Bucky si aiutò con la mano destra, mentre con quella sinistra si lasciò stringere forte dalle dita di Steve, per trovare conforto. Poco a poco, forse con troppa foga e una preparazione assente, Bucky penetrò Steve tra lamenti di dolore e grida di incoraggiamento.
Steve pregava che la smettesse, che si fermasse, ma dalla sua voce l'unica cosa che riuscisse a scandire in mezzo agli urli era: «Più forte! Più in fondo, così!»
Maggiormente accresceva la regolarità degli affondi, dei versi, delle pelli attaccate, e di qualsiasi altra cosa concreta e astratta personificata in loro. Finirono per inselvatichirsi come animali.
Steve si piegò a Bucky in diversi modi; mettendosi a quattro zampe, standogli di sopra, ma alla fine la maniera migliore per accusare l'orgasmo fu stare stretti in un abbraccio, completante amalgamati assieme.
Schizzarono all'unisono, Steve strillò contorcendosi in sintonia con le ultime spinte di Bucky.
Scoppiarono a ridere quando si collassarono uno sull'altro, sfiniti. Era stata una fatica immane venire, pareva che i loro corpi non volessero più smetterla di agitarsi.
Steve prese la mano sinistra di Bucky, con entusiasmo amorevole. Se la portò alle labbra e la baciò con devozione. Il moro rimase pietrificato per pochi secondi, ricambiando la dolce moina amorosa con qualche carezza sul viso di Steve.
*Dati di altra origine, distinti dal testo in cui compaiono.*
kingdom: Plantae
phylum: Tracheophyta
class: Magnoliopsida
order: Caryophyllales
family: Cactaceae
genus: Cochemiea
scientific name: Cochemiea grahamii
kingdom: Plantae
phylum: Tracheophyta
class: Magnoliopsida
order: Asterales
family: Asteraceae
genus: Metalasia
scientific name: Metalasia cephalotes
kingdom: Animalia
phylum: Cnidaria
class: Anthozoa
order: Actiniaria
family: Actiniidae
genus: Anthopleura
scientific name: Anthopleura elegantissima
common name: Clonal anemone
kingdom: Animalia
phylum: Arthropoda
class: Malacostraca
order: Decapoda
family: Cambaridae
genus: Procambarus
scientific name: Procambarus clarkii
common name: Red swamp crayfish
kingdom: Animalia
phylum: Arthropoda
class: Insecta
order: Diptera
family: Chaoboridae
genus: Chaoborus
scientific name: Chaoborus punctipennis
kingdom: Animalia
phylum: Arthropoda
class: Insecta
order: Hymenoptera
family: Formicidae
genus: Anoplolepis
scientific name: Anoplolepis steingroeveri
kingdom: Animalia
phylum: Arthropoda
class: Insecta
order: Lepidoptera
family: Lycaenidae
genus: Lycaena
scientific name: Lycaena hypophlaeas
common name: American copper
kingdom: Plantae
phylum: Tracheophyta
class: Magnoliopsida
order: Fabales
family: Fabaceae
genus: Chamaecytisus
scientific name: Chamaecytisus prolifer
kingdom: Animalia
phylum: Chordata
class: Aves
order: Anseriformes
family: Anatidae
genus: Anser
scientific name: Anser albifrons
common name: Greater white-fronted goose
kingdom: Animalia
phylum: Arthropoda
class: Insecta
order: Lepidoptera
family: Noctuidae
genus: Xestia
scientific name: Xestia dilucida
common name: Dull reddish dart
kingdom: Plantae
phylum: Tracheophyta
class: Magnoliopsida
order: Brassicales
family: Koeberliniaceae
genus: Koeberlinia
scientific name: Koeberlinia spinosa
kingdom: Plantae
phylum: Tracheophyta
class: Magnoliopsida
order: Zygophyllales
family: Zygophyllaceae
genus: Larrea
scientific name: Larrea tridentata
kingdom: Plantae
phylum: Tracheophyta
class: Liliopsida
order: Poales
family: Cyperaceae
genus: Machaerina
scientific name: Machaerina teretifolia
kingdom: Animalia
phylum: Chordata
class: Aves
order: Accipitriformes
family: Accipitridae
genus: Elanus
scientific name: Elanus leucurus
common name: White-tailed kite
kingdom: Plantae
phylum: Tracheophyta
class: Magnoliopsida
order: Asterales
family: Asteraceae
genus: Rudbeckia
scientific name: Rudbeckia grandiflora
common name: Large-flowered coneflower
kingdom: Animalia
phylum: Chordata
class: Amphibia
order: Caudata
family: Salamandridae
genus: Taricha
«Abbiamo qualcosa da dire?» gli chiese il tatuatore, voltando il viso verso quello di Bucky. Lui si morse il labbro, fissando i suoi occhi. Scosse il capo e sorrise, usando quella loro stupenda reazione piena di gioia come effetto stupefacente, ciò che nemmeno l'erba sarebbe riuscita a causargli.
Eppure a Steve venne in mente una strana fantasia, mentre guardava Bucky in tutta la vulnerabilità nuda e vergognosa che cercava di nascondere le ferite.
Ebbe paura, come se fosse già perfettamente consapevole del destino irreversibile di James. I suoi sforzi, per quanto duri, non sarebbero mai stati sufficienti.
Recitò nella propria mente, come fosse una preghiera, il canto del Purgatorio di Dante dedicato a Casella. Lo fece accarezzando i capelli di Bucky che poco a poco stava prendendo sonno.
Dante e Virgilio, usciti dall'Inferno arrivano al Purgatorio, l'angelo nocchiero che traghetta le anime destinate alla salvezza fino alla spiaggia. Lì, tra quelle entità accalcate per la foga e la curiosità di vedere dei vivi nel regno dei morti, Dante riceve l'abbraccio di un'anima che non riconosce subito. La stringe, ma non riesce a tenerla a se'. Questo era Casella, un compositore e cantatore italiano, suo amico.
-Io vidi una di lor trarresi avante
per abbracciarmi, con sì grande affetto,
che mosse me a far lo somigliante.
Ohi ombre vane, fuor che ne l'aspetto!
Tre volte dietro a lei le mani avvinsi,
e tante mi tornai con esse al petto.
Di maraviglia, credo, mi dipinsi;
per che l'ombra sorrise e si ritrasse,
e io, seguendo lei, oltre mi pinsi.
Soavemente disse ch'io posasse;
allor conobbi chi era, e pregai
che, per parlarmi, un poco s'arrestasse.
Rispuosemi: «Così com'io t'amai
nel mortal corpo, così t'amo sciolta:
però m'arresto; ma tu perché vai?»
[...]-
Steve poteva descrivere la sua preoccupazione proprio come nella poesia; abbracciare l'anima tanto amata ma non riuscire a tenerla stretta, perché morta.